SEZIONE DEL DOCUMENTO:
= = = = =
Ancora mezzi e finanziamenti alla Libia per fermare i migranti
Foto via Twitter/Refugees in Libya
Il Memorandum d’intesa tra Italia e Libia si è rinnovato per il sesto anno consecutivo il 2 febbraio scorso. Da allora sono state autorizzate forniture milionarie per far intercettare e respingere in Libia migliaia di persone in fuga.
1. L’Italia rifinanzia l’accordo con la Libia
Il 2 febbraio è stato automaticamente rinnovato il Memorandum d’Intesa tra Italia e Libia - stipulato nel 2017 dal governo Gentiloni - per fermare le migrazioni.
“Nel quadro di questa rinnovata intesa, l’Italia, con il sostegno economico e politico dell’Ue, ha in questi anni destinato circa 124 milioni di euro per la fornitura di mezzi navali e terrestri, di motori, di strumentazione satellitare, di corsi di formazione, oltre che per la rimessa in efficienza di imbarcazioni e la fornitura di moduli abitativi per la creazione di un sistema integrato di controllo delle frontiere marittime e terrestri in Libia” riporta l’osservatorio The Big Wall, un progetto di Action Aid e Irpi Media. In aggiunta, la presidente Meloni si è di recente recata a Tripoli sia per stipulare un accordo di 8 miliardi di dollari per l'approvvigionamento di gas, ma anche per la consegna di 5 motovedette alla cosiddetta guardia costiera libica.
= = = = =
[Voci di etichettatura per la segmentazione]
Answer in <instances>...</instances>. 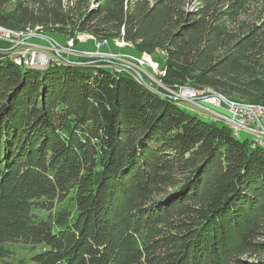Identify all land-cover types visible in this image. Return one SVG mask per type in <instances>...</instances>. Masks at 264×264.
<instances>
[{"label":"trees","instance_id":"obj_1","mask_svg":"<svg viewBox=\"0 0 264 264\" xmlns=\"http://www.w3.org/2000/svg\"><path fill=\"white\" fill-rule=\"evenodd\" d=\"M5 1L7 27L75 26L160 49L167 85L264 102L236 78L240 55L264 54V33L254 25L218 54L237 0L191 11L187 0H99L78 16H7ZM232 131L104 66L42 70L0 55V261L23 243L42 245L31 264H264V142Z\"/></svg>","mask_w":264,"mask_h":264},{"label":"rangeland","instance_id":"obj_2","mask_svg":"<svg viewBox=\"0 0 264 264\" xmlns=\"http://www.w3.org/2000/svg\"><path fill=\"white\" fill-rule=\"evenodd\" d=\"M235 0H225V6ZM244 4V8L238 17L231 18L228 14L220 21L222 35L219 43V56L228 54L234 49V46L240 41L241 36L245 35L250 27L256 26L259 34L264 33V11L263 0H237ZM99 0H6L1 6L3 12L7 15H18L26 11H32L36 14H48L56 12L59 14L71 12L70 14L80 15L88 9L96 8ZM199 2L197 0H187L185 7L188 10H195ZM227 7V6H226ZM0 29H3L0 26ZM74 32L75 37H71ZM11 33L10 39L0 38V55L8 58L14 63L39 69H46L50 65L61 64H86L104 66L116 70L123 74L133 77L137 81L143 83L157 94L167 97L173 102L180 105L183 109L198 114L201 118L207 121H214L217 125H227L235 132L232 125V112L229 110L230 104L240 108H251L252 106L260 108V116H254L256 123L252 124L254 127H245L239 136L242 139L250 138L258 142H264V131L258 124V120L264 125V102L258 101L255 97L245 98L241 95H234V100L220 92L211 89H200L190 86L174 85L170 86L164 83L161 79V72L165 71L166 55L163 50H157L153 54L140 52L135 45L125 42L122 39L114 38L104 40L102 43L96 37L90 35L88 32L79 31L75 26L61 25H27L26 27L14 28V30L6 29L3 34ZM15 33V34H14ZM37 36H45L49 38L50 42L41 39ZM264 38V35H262ZM239 56L237 68V80L247 87L251 86L252 93L256 96L262 95L264 91V54L258 55L256 51H252L249 55ZM244 59V60H243ZM40 61L41 63H37ZM137 64L143 74V80L134 77V74L122 64ZM157 67H156V66ZM197 89L205 93L216 95L225 102L222 106H215L204 102L203 100L187 101L182 100L183 88ZM239 102V103H238ZM202 104V105H200ZM204 105L208 106L203 107ZM217 110V111H213ZM219 112L225 116H215ZM236 122V121H234ZM238 123V122H236ZM260 129L263 133H258ZM242 130V131H241ZM251 130V131H249ZM232 131V132H233ZM254 131V132H253ZM233 132V133H234ZM256 132V133H255ZM235 135V134H234ZM236 136V135H235ZM65 203L57 205V207L64 206ZM55 208L53 209V211ZM33 212L40 216H47L48 210L42 208H33ZM9 255L5 257L0 264H31L33 255L42 250V245H37L32 248L30 245L23 243H9L7 244ZM259 256L243 255L241 260L247 261V264L255 261ZM249 262V263H248ZM242 264V263H239ZM245 264V263H243Z\"/></svg>","mask_w":264,"mask_h":264},{"label":"built area","instance_id":"obj_3","mask_svg":"<svg viewBox=\"0 0 264 264\" xmlns=\"http://www.w3.org/2000/svg\"><path fill=\"white\" fill-rule=\"evenodd\" d=\"M15 34V33H14ZM11 35L13 34H3L1 29H0V37L5 38V39H10ZM156 66V65H155ZM157 67V66H156ZM162 75L166 74V71L161 72ZM183 88V87H182ZM184 92L182 93L181 97L182 100H187V101H194V100H203L204 102H208L209 104L215 105V106H222L224 103L220 98H218L216 95L205 93L204 91H198V90H193L191 88H183ZM226 104V103H224ZM202 105V104H200ZM229 106V110L232 112V118H234L238 123H239V128H245V127H252V124L256 123L254 116L259 117L261 110L260 108L256 106H252L251 108H240L237 106H233L230 104H226ZM203 107L208 106L204 105ZM214 111V110H213ZM217 115L215 116H225L224 114H221L219 112L216 113ZM258 127V124H256ZM258 133H263L260 129H258Z\"/></svg>","mask_w":264,"mask_h":264},{"label":"water","instance_id":"obj_4","mask_svg":"<svg viewBox=\"0 0 264 264\" xmlns=\"http://www.w3.org/2000/svg\"><path fill=\"white\" fill-rule=\"evenodd\" d=\"M0 26L2 27V28H5V29H10V30H14V28H11V27H7V26H5V25H2V24H0ZM37 37H39V38H41V39H44V40H46V41H48V42H50L52 45H55L53 42H51L50 40H49V38H47V37H45V36H37ZM1 38V37H0ZM8 40V39H7ZM102 43H106V41H101ZM124 45H128L129 46V44L128 43H124ZM37 63H41L40 61H38ZM125 68H127V69H129L130 71H131V73L132 74H134V77L136 76V77H138L140 80H143V74H142V71H141V69H139L138 67H137V64H135V63H131V64H127V63H125V64H122ZM226 96V95H225ZM225 102L227 103V100H225ZM239 103V102H238ZM214 110V109H213ZM214 111H217V110H214ZM258 125H260L261 127H262V129H263V131H264V125L258 120ZM253 127V126H252ZM254 128V127H253ZM242 130H247V129H242ZM241 130V131H242ZM249 131H251V130H249ZM254 132V131H253ZM241 133V132H240ZM256 133V132H255Z\"/></svg>","mask_w":264,"mask_h":264},{"label":"bare ground","instance_id":"obj_5","mask_svg":"<svg viewBox=\"0 0 264 264\" xmlns=\"http://www.w3.org/2000/svg\"><path fill=\"white\" fill-rule=\"evenodd\" d=\"M4 30H6V29L5 28L1 29L2 33H4ZM7 34H11V33H7ZM193 90H197V89H193ZM198 91H200V90H198ZM220 100H221V98H220ZM234 121H236V120L232 121V125H233L234 129L235 128L237 129V130H235L234 133H235V135L239 136L240 135V132H238V130L240 129L239 128V123H236L237 121L236 122H234Z\"/></svg>","mask_w":264,"mask_h":264}]
</instances>
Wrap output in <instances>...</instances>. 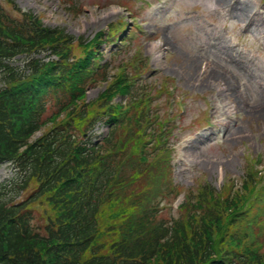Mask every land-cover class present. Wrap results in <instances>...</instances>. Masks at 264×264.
Masks as SVG:
<instances>
[{"label": "trees", "instance_id": "trees-1", "mask_svg": "<svg viewBox=\"0 0 264 264\" xmlns=\"http://www.w3.org/2000/svg\"><path fill=\"white\" fill-rule=\"evenodd\" d=\"M1 1L0 162L21 172L19 191L34 188L20 202L0 193V264H264V217L251 220L249 208L254 200L264 203V185L255 192L260 172L249 168L236 191L206 186L186 194L169 221L161 213L180 189L170 183L169 129L149 110L147 94L135 92V82L118 69L104 93L85 102L94 74L106 80L98 48L80 40L81 54L71 56L72 37L15 6L13 18ZM47 50V62L26 57L21 66L10 64L17 55ZM116 94H127L126 109L109 105ZM62 95L68 96L57 103L63 116L60 109L47 124L41 120L47 97ZM99 121L112 124L105 138L79 140ZM111 181L131 191L107 196L112 185L104 183ZM112 199L117 216L106 222L99 208ZM40 202L43 211L36 212L46 224L36 233L31 207Z\"/></svg>", "mask_w": 264, "mask_h": 264}, {"label": "rangeland", "instance_id": "rangeland-1", "mask_svg": "<svg viewBox=\"0 0 264 264\" xmlns=\"http://www.w3.org/2000/svg\"><path fill=\"white\" fill-rule=\"evenodd\" d=\"M13 1L23 10L41 14L46 25L59 27L73 37L90 38L106 30L120 15L130 23L128 29L140 33L134 34L115 58L125 59L134 51H145L159 61L160 69L154 71L159 81L168 80L171 96L154 95V103L165 112L163 116L172 111L176 115L171 140L175 143V184L196 188L210 183L219 188L224 179L238 182L246 160L253 158L260 160L257 168L264 172V24L238 38L239 27L246 24L250 12L264 13V0H177L168 17L163 16V6L156 0L131 1L127 7L135 16L117 4L121 0ZM231 5L237 11L230 13L232 19L228 21L226 14ZM171 15L177 23L170 26L169 33L162 34L161 24H169ZM222 25L234 40H229L224 30L222 33ZM237 40L242 45L232 47ZM169 45L173 50L164 53ZM195 46L207 54H199ZM102 89L101 85L90 89L88 99L95 98ZM226 110L231 112L227 119L223 116ZM239 112L241 118H237ZM208 120L217 127H208ZM228 127L234 130L228 133ZM104 132L105 128L98 129L99 134ZM16 178L9 163L0 164V189L8 184L4 188L6 198H14L17 186L10 185ZM36 206V210L43 211V202ZM163 214L168 216L169 211Z\"/></svg>", "mask_w": 264, "mask_h": 264}]
</instances>
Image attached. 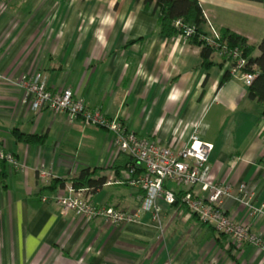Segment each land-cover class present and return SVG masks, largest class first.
Masks as SVG:
<instances>
[{
	"label": "crops",
	"instance_id": "1",
	"mask_svg": "<svg viewBox=\"0 0 264 264\" xmlns=\"http://www.w3.org/2000/svg\"><path fill=\"white\" fill-rule=\"evenodd\" d=\"M198 2L208 35L229 29L253 46L264 37V5ZM201 49L181 35L163 36L144 0H0V148L20 164L13 169L0 162V264H264V248L239 246L178 205L161 202L163 232L148 214L140 225L119 226L62 214L54 198L67 195L82 170L96 171L95 179L118 178L130 159L105 128L69 123L50 110L33 113L15 84L39 73L51 90H70L90 109L164 146H184L198 131L214 145V181L234 189L248 185L259 205L264 105L248 98L237 77L221 85L227 63L214 54L212 65H203ZM15 131L42 143L19 140ZM41 168L52 176L42 180ZM171 185L178 194L185 191ZM137 194L128 185H104L93 200L133 211ZM224 210L264 240V215L250 217L234 199Z\"/></svg>",
	"mask_w": 264,
	"mask_h": 264
},
{
	"label": "built area",
	"instance_id": "2",
	"mask_svg": "<svg viewBox=\"0 0 264 264\" xmlns=\"http://www.w3.org/2000/svg\"><path fill=\"white\" fill-rule=\"evenodd\" d=\"M176 26L182 29L180 35L186 40L195 33L193 27L183 25L181 21ZM218 37V31L212 29L210 35L203 37V40L215 48L216 55L227 63L230 75L239 78L249 87L255 80V74L245 70L247 60L243 52L239 48L217 43L214 39ZM15 84L23 91L24 105L33 113L50 110L65 114L69 123L81 120L85 126L105 128L112 134L114 147L130 159L121 176L108 179L105 185L119 184L136 188L140 205L135 210L127 211L97 204L93 200V189H75L70 184L67 195L54 198L62 214L74 212L78 217L89 220L100 218L112 226L140 225L142 216L148 214L153 227L163 232V202L168 206L178 205L184 208L201 223L212 227L218 234L229 237L239 246L249 244L264 248L263 238L253 233L248 223L236 222L224 210L225 201L234 199L246 208L250 217L262 216L264 203L256 204L255 194L246 184L234 189L230 185L214 181L210 166L214 145L202 141L198 131L184 146L179 143L164 146L129 131L120 118H109L99 109H90L85 99L75 97L70 90H51L39 73L25 76ZM0 162L13 169L20 168L17 157L2 148ZM38 173L42 180L52 176V172L44 168ZM170 183L185 189L180 199L178 193L168 187Z\"/></svg>",
	"mask_w": 264,
	"mask_h": 264
},
{
	"label": "trees",
	"instance_id": "3",
	"mask_svg": "<svg viewBox=\"0 0 264 264\" xmlns=\"http://www.w3.org/2000/svg\"><path fill=\"white\" fill-rule=\"evenodd\" d=\"M243 1L264 5V0ZM144 6L146 9L153 7V13L159 17L161 34L166 38H172L181 34L182 29L176 26L178 21H181L183 25L193 27L195 33L188 40L193 45H198L202 48L201 58L203 65L207 67L212 65L211 58L216 54V50L203 40V37L208 35L204 31L207 21L198 0H144ZM217 31L219 37L214 39V41L227 47L239 48L243 52L247 60L245 70L255 74V80L247 87L248 98L264 105V37L258 46H253L249 44L246 38L229 29H220ZM230 77H232L230 72H226L221 81V85ZM14 134L19 140L29 144L42 143V138L35 135H25L18 131H15ZM95 172L90 169L82 170L77 177L72 179L74 188L93 189V193L102 189L107 182V178L101 177L95 179ZM61 186L64 187V182L61 183ZM181 194H178V199H180Z\"/></svg>",
	"mask_w": 264,
	"mask_h": 264
},
{
	"label": "rangeland",
	"instance_id": "4",
	"mask_svg": "<svg viewBox=\"0 0 264 264\" xmlns=\"http://www.w3.org/2000/svg\"><path fill=\"white\" fill-rule=\"evenodd\" d=\"M171 186H176L175 184H172Z\"/></svg>",
	"mask_w": 264,
	"mask_h": 264
}]
</instances>
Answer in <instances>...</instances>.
= = = = =
LA RICHIESTA: Ricopia il passo dell'articolo sul Memorandum tra Italia e Libia che comincia con le parole "Ancora mezzi e" e si ferma dopo le parole "persone in fuga.". Le voci non hanno alcun legame con l'articolo.

RISULTATO:
Ancora mezzi e finanziamenti alla Libia per fermare i migranti
Foto via Twitter/Refugees in Libya
Il Memorandum d’intesa tra Italia e Libia si è rinnovato per il sesto anno consecutivo il 2 febbraio scorso. Da allora sono state autorizzate forniture milionarie per far intercettare e respingere in Libia migliaia di persone in fuga.